Golpes sofisticados envolvendo clonagem de voz e deepfakes ampliam perdas e expõem falhas na segurança do sistema de pagamentos instantâneos
Fraudes no Pix aumentam 148% em 2025 com uso de IA, expondo falhas de segurança e gerando prejuízos expressivos a vítimas brasileiras.
O crescimento das fraudes no Pix em 2025 e o papel da inteligência artificial
As fraudes no Pix ganharam novo impulso em 2025 com o uso crescente de inteligência artificial para personificação de vítimas, especialmente por meio de clonagem de voz e deepfakes. Até setembro, o Brasil já registrou 10,8 milhões de tentativas de fraude, número que deve ultrapassar 14 milhões até o final do ano. Essa tendência preocupante está atrelada à facilidade de se obter gravações curtas da voz das pessoas, capturadas por redes sociais ou aplicativos de mensagens, e à popularização da chamada Dark AI, que oferece ferramentas generativas fora de controle regulatório. O resultado é um cenário no qual golpes sofisticados têm impacto direto e imediato na vida das pessoas, principalmente de grupos mais vulneráveis.
Impactos econômicos e sociais das fraudes no Pix para o público acima de 50 anos
O perfil das vítimas das fraudes no Pix revela que pessoas com mais de 50 anos concentram 53% dos casos, sofrendo perdas médias de R$ 2.540 por ocorrência. Esse dado expõe uma transferência recorrente e significativa de renda para criminosos, agravada pela falta de mecanismos institucionais eficazes para prevenção e reparação. A rapidez do sistema Pix, que prioriza transações instantâneas e irreversíveis, conflita com a necessidade de proteção contra situações que envolvem urgência, estresse ou coerção emocional, deixando os usuários em situação de vulnerabilidade e isolamento após o golpe.
Falhas institucionais e regulamentares que potencializam as fraudes e limitam a recuperação
O Banco Central do Brasil é responsável pela criação, regulação e operação do Pix, configurando uma infraestrutura pública que beneficia o setor financeiro, mas também amplia riscos de fraude em escala industrial. Em julho de 2025, o maior incidente de segurança do Pix comprometeu 46,8 milhões de chaves, demonstrando vulnerabilidades graves. Apesar disso, o Mecanismo Especial de Devolução (MED) tem eficácia limitada, e as respostas institucionais chegam tardiamente, após a consolidação dos prejuízos. A legislação brasileira ainda não reconhece a clonagem de voz como agravante penal, e o Marco Legal da Inteligência Artificial permanece em tramitação, o que reduz o custo do crime e amplia a impunidade.

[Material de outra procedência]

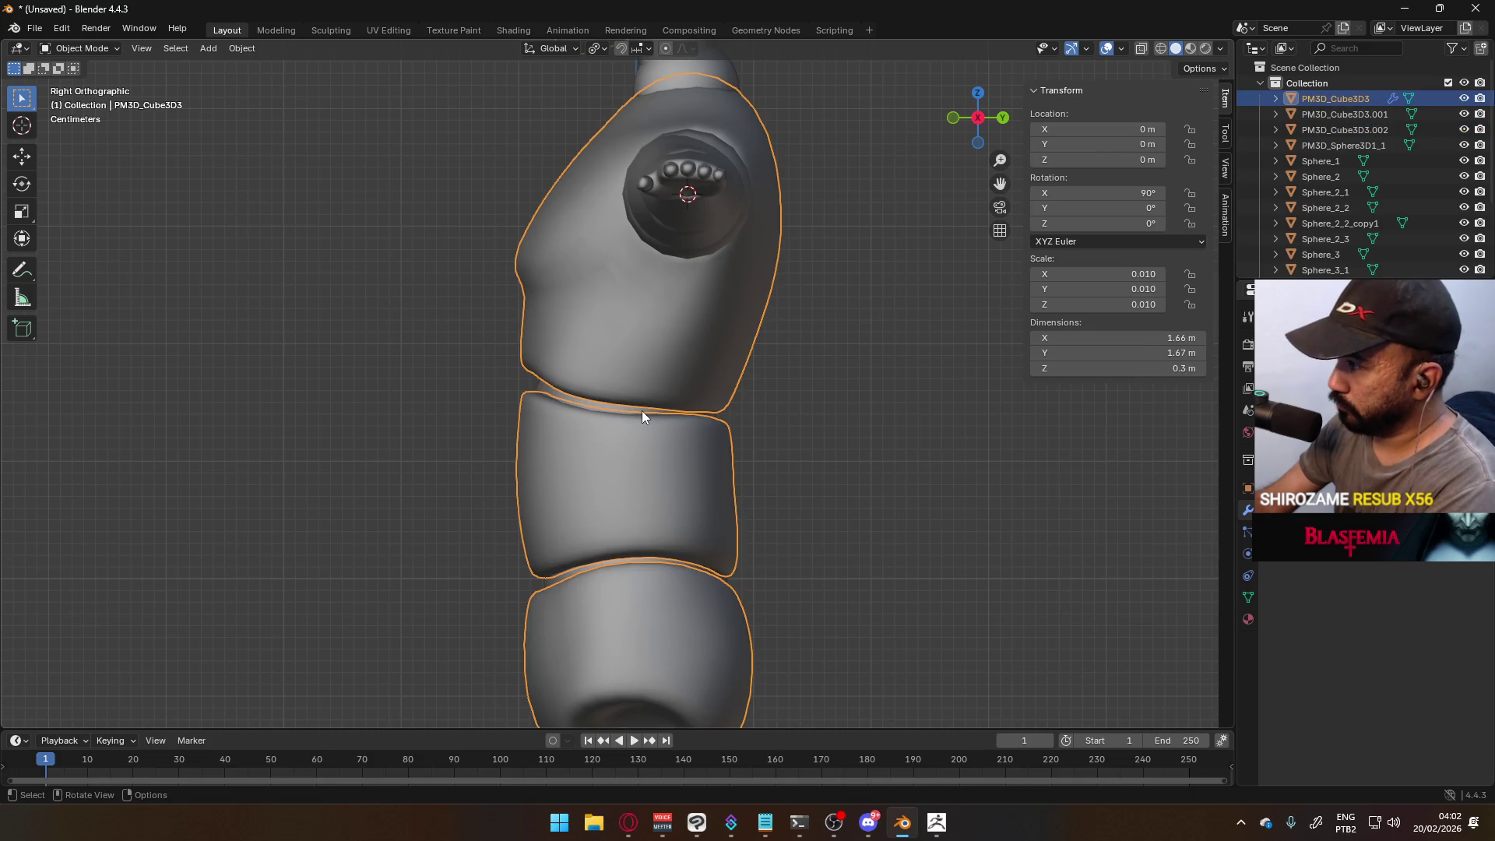
click(639, 413)
click(1126, 192)
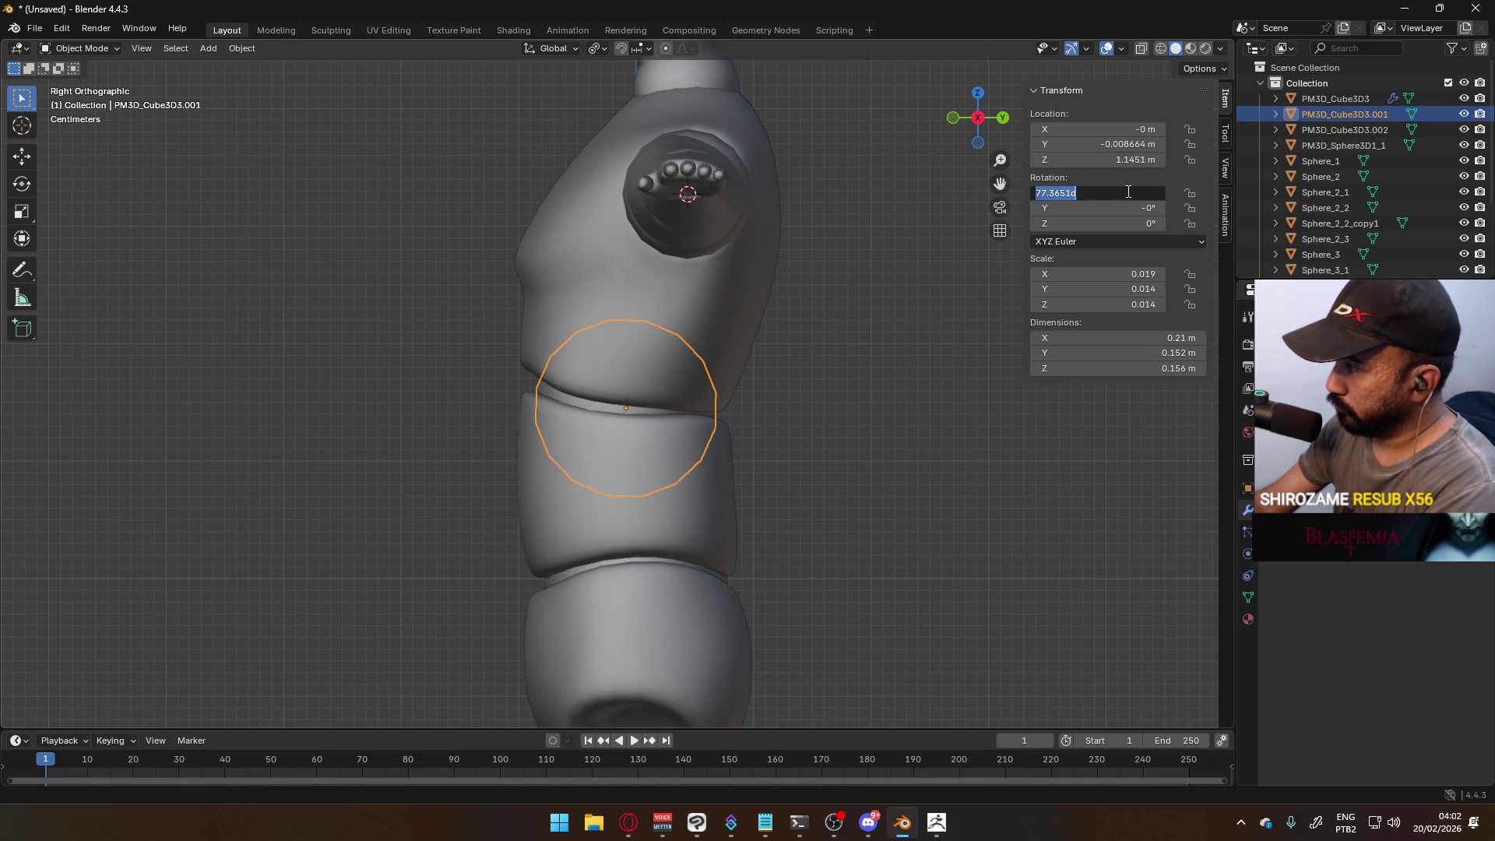
text(75)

O papel da biometria vocal e a necessidade de responsabilidade solidária nos casos de fraude
A biometria vocal, antes considerada uma prova suficiente para autenticação, perdeu confiabilidade diante das técnicas modernas de personificação. Contudo, as decisões sobre transferências continuam sendo baseadas em provas que podem ser facilmente falsificadas. Uma proposta para redução dos prejuízos é a adoção da responsabilidade solidária automática, em que bancos e instituições financeiras teriam o ônus de comprovar a autenticidade das interações. Caso contrário, a devolução dos valores deveria ocorrer em prazo curto, com apuração posterior, realinhando incentivos para investimento em prevenção e proteção dos usuários.
O desafio político e institucional para equilibrar velocidade, segurança e proteção do consumidor no Pix
O debate sobre fraudes no Pix transcende aspectos técnicos e educacionais, configurando uma questão política e institucional. Enquanto o lucro gerado pela agilidade das transações permanece privado, o custo das fraudes é socializado, recaindo sobre os cidadãos. Para garantir equilíbrio, é essencial repensar o desenho do sistema, fortalecer a regulação, aprimorar a legislação e adotar tecnologias avançadas de segurança focadas na proteção do consumidor. O Pix representa uma infraestrutura pública fundamental para o Brasil, e sua evolução deve priorizar a confiança e a segurança dos usuários perante os avanços tecnológicos.